> [Exercise text]:
A woman I knew (back in 1993) was getting married to her boyfriend of 3 years, and she was considering keeping her family name because she liked it, and she was an only child.

Her husband (to be) said 'are you kidding? let's just not get married then if you don't want my name.' Hmm She even suggested double-barrelling it, and he said 'no, it ain't gonna happen!' She backed down and took his name.

Like HELL would I have stayed with my husband, if I had wanted to keep my surname, and he had said 'right, no wedding then!' It's a definite red light for a relationship. I haven't seen her since 1995, so I don't know if she stayed with him.

That said, I genuinely believe (no matter what people write on here,) that most men will NOT be happy with their wife keeping her own surname, and I can't imagine a single solitary man being happy with the children having his wife's surname . As the poster above said, many people will assume they're not his children.

@sweetsinger

You have got to think outside the parallel universe of mumsnet. In real life, the vast VAST majority of women do still take their husband's name. Some independent young women will say they will never take a man's surname, but most of them will. Every single woman I know, has taken her husband's surname, yes even the professionals.

As I say, despite what some people say on here, most women take their husband's surname, and the kids have it too. If my husband (to be) had a dreadful surname, then as the poster I quoted said, it's very tricky. I honestly don't know what I would do.

ColinTheKoala · 05/11/2021 10:58

[quote sweetsinger]@HoppingPavlova I just don't want to be unkind, that's all[/quote]
Well if my fiance was eg called Pratt I wouldn't take his name! Unkind or not.

Flubbah · 05/11/2021 11:05

Just don’t change your name? I didn’t change mine. I told him to like it or lump it because it’s MY name. I certainly wouldn’t be giving my child a penis related name either. Just say no!

jagoda · 05/11/2021 11:11

If you cannot discuss this honestly with DF then you probably shouldn't be marrying him tbh.

Keep your name and DC can have your name, because his is a bit shit. If he would rather his DC were bullied than stand up to his family then much better you find that out about him now.

CJsGoldfish · 05/11/2021 11:12

Why is what he wants and what his family want more important than how you feel?
I didn't take my husbands name. When I was younger I just assumed I would but when it came to it, I found I shied from a lot of the 'traditional' aspects that came from a time when women were not much more than property. Why should I be the one to change?

Dataset entries
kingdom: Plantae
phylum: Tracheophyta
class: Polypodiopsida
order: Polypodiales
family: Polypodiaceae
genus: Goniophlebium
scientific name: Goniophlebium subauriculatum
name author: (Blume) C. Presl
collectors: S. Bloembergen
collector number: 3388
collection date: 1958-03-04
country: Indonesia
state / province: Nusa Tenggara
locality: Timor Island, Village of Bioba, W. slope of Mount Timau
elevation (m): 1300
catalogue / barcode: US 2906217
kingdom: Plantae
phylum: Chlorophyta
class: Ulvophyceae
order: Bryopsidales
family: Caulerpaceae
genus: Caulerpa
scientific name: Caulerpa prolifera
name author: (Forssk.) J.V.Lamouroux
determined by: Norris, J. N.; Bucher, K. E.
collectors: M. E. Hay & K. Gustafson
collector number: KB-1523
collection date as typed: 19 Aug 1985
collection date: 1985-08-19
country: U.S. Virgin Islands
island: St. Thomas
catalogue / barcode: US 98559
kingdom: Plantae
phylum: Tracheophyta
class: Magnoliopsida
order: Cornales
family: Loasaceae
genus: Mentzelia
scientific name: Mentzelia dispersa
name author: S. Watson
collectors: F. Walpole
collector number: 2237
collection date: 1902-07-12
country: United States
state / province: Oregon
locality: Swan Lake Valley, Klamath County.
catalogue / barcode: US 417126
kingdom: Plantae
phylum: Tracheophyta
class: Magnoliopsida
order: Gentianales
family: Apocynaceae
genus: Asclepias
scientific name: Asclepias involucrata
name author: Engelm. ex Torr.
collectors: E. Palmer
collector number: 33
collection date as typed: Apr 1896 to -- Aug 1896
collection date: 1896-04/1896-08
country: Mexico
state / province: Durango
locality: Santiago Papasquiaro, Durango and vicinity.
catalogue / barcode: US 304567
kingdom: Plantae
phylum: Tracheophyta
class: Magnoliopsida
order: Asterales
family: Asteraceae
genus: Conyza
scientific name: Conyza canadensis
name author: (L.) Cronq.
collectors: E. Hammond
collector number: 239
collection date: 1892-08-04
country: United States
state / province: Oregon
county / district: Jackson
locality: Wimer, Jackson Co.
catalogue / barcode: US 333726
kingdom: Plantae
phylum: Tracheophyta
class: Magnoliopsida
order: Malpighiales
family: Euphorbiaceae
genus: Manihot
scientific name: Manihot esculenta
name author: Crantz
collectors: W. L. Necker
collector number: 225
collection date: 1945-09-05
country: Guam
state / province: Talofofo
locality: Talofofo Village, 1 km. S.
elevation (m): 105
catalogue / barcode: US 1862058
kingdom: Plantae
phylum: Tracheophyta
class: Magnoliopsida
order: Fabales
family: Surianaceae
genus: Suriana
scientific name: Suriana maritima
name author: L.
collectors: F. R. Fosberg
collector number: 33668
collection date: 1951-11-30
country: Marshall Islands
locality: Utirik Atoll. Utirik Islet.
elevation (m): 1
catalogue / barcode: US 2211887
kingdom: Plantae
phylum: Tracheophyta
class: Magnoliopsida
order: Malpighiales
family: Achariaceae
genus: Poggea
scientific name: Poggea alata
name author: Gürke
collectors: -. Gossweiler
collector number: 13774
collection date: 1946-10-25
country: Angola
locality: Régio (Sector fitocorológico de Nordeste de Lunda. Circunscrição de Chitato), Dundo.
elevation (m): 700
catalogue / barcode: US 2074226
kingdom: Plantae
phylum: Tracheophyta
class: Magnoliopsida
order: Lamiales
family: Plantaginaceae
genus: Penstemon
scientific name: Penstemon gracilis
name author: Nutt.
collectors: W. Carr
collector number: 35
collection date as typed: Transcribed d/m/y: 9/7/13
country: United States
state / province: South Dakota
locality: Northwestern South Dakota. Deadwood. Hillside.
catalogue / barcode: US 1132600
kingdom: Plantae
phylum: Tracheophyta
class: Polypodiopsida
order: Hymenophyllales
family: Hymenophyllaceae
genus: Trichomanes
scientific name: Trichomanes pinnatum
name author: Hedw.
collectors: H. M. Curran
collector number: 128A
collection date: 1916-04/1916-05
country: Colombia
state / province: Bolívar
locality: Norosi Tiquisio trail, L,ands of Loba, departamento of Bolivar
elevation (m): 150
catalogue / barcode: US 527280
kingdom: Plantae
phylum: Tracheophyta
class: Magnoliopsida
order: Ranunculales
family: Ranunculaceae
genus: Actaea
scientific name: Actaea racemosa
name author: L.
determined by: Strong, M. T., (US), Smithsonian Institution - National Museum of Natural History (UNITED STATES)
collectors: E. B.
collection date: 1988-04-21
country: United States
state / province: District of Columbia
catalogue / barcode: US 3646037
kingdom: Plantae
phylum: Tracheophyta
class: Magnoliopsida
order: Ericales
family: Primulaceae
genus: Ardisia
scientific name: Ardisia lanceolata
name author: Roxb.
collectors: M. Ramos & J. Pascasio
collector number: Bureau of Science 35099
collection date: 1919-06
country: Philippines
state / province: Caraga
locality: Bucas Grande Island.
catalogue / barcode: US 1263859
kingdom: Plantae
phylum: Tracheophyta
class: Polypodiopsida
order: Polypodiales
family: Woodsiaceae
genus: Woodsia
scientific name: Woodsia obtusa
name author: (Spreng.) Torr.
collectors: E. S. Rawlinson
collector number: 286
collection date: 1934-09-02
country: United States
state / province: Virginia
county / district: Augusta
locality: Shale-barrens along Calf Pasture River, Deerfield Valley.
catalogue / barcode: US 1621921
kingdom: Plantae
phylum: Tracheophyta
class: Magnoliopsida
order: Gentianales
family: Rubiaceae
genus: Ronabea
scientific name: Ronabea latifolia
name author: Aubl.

> [Things to do]:
1. In the forum thread about married surnames, what example surname does ColinTheKoala say she would refuse to take from a fiancé?
2. Resume the forum thread about married surnames, picking up right after its final sentence.
These records were drawn from a separate source and are unrelated to the text.

> [Answers in order]:
1. Pratt

2.
My children have their fathers name and I can honestly say it has never been an issue that we don't have the same name.

ElephantOfRisk · 05/11/2021 11:15

This shouldn't be something that you are worried to talk about, if you are getting married, you can't go into it thinking there are things you can mention really.

Anyway, I've been married for 25 years, I did take my husbands surname because it really wasn't a big deal either way. I had a really common surname, his was less so. We talked about it before we married and he said it was entirely up to me, which it was, he was stating the obvious, I think what he meant was that he didn't care while still sort of sounding as if he had any say in the matter - I forgave him - Grin

At the end of the day, it's just something to use to identify yourself so what you choose just needs to be something that you are happy with.

I guess in the case of divorce it often makes it easier to decide what to do!

Friend changed hers back on divorce and one of her twins changed to hers and the other kept their dad's surname.

Ledition · 05/11/2021 11:16

Don't change your name, particularly since his is embarrassing. I would (and have done) double barrel the children's name but use yours as their common usage name. My DC are doubled barrelled on birth certificates and passports (so no issues with travel etc.) but we only use their fathers surname at school/everywhere else, as my surname was the embarrassing one! I'm okay with it but I didn't want them to be embarrassed. Your future DH should understand and not want to give any potential bullies ammunition (was he picked on for it?) Stand your ground here, women have made these ridiculous concessions for long enough.

AuntEater · 05/11/2021 11:20

You keep your name, he keeps his name, it's the 21st Century.